*** Opening EXTRACTED ENTRIES ***
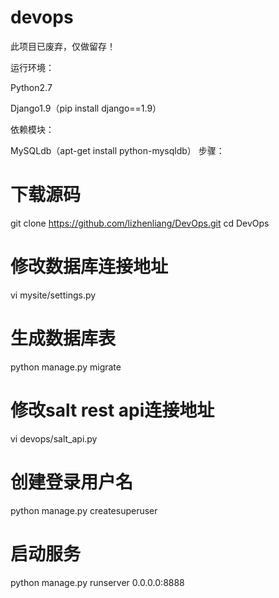 # devops
此项目已废弃，仅做留存！

运行环境：

Python2.7

Django1.9（pip install django==1.9）

依赖模块：

MySQLdb（apt-get install python-mysqldb）
步骤：
# 下载源码
git clone https://github.com/lizhenliang/DevOps.git
cd DevOps
# 修改数据库连接地址
vi mysite/settings.py  
# 生成数据库表
python manage.py migrate 
# 修改salt rest api连接地址
vi devops/salt_api.py 
# 创建登录用户名
python manage.py createsuperuser 
# 启动服务
python manage.py runserver 0.0.0.0:8888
*** Closing EXTRACTED ENTRIES ***
Copy out the line holding "python manage.py createsuperuser" along with all lines after it through the end of the entries, exactly and only these.

→ **ANSWER TO THE PROBLEM**:
python manage.py createsuperuser 
# 启动服务
python manage.py runserver 0.0.0.0:8888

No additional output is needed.